EXERCISE DIRECTIONS
Your answer must be the full set of entries, repeated exactly.

---- SUPPLIED INFORMATION

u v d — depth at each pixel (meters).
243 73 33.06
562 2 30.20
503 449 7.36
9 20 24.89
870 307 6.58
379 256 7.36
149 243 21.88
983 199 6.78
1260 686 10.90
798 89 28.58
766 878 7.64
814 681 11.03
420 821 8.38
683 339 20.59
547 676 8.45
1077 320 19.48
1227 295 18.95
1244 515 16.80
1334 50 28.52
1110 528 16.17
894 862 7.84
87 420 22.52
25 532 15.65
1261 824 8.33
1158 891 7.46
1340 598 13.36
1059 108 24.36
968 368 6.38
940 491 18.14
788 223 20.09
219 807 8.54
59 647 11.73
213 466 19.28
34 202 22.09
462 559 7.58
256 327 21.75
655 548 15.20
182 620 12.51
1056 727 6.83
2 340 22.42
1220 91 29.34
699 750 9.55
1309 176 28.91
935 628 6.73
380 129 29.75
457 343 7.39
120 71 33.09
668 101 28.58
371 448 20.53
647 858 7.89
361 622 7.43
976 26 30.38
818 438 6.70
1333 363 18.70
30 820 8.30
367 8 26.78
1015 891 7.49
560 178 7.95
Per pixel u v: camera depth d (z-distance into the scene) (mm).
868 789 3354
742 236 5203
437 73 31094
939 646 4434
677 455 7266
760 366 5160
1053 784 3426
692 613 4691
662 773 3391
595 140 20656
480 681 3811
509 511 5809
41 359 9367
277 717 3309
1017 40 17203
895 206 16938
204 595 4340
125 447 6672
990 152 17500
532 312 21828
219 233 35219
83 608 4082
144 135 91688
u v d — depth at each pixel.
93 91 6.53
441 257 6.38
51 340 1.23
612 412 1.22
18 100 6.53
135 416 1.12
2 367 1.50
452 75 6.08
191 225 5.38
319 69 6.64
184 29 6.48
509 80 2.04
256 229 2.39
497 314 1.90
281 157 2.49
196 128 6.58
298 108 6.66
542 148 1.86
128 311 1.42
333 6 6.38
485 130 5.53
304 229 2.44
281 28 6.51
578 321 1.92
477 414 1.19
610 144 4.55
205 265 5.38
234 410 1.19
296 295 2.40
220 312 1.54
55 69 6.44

--------

EXPECTED OUTPUT
u v d — depth at each pixel (meters).
243 73 33.06
562 2 30.20
503 449 7.36
9 20 24.89
870 307 6.58
379 256 7.36
149 243 21.88
983 199 6.78
1260 686 10.90
798 89 28.58
766 878 7.64
814 681 11.03
420 821 8.38
683 339 20.59
547 676 8.45
1077 320 19.48
1227 295 18.95
1244 515 16.80
1334 50 28.52
1110 528 16.17
894 862 7.84
87 420 22.52
25 532 15.65
1261 824 8.33
1158 891 7.46
1340 598 13.36
1059 108 24.36
968 368 6.38
940 491 18.14
788 223 20.09
219 807 8.54
59 647 11.73
213 466 19.28
34 202 22.09
462 559 7.58
256 327 21.75
655 548 15.20
182 620 12.51
1056 727 6.83
2 340 22.42
1220 91 29.34
699 750 9.55
1309 176 28.91
935 628 6.73
380 129 29.75
457 343 7.39
120 71 33.09
668 101 28.58
371 448 20.53
647 858 7.89
361 622 7.43
976 26 30.38
818 438 6.70
1333 363 18.70
30 820 8.30
367 8 26.78
1015 891 7.49
560 178 7.95
Per pixel u v: camera depth d (z-distance into the scene) (mm).
868 789 3354
742 236 5203
437 73 31094
939 646 4434
677 455 7266
760 366 5160
1053 784 3426
692 613 4691
662 773 3391
595 140 20656
480 681 3811
509 511 5809
41 359 9367
277 717 3309
1017 40 17203
895 206 16938
204 595 4340
125 447 6672
990 152 17500
532 312 21828
219 233 35219
83 608 4082
144 135 91688
u v d — depth at each pixel.
93 91 6.53
441 257 6.38
51 340 1.23
612 412 1.22
18 100 6.53
135 416 1.12
2 367 1.50
452 75 6.08
191 225 5.38
319 69 6.64
184 29 6.48
509 80 2.04
256 229 2.39
497 314 1.90
281 157 2.49
196 128 6.58
298 108 6.66
542 148 1.86
128 311 1.42
333 6 6.38
485 130 5.53
304 229 2.44
281 28 6.51
578 321 1.92
477 414 1.19
610 144 4.55
205 265 5.38
234 410 1.19
296 295 2.40
220 312 1.54
55 69 6.44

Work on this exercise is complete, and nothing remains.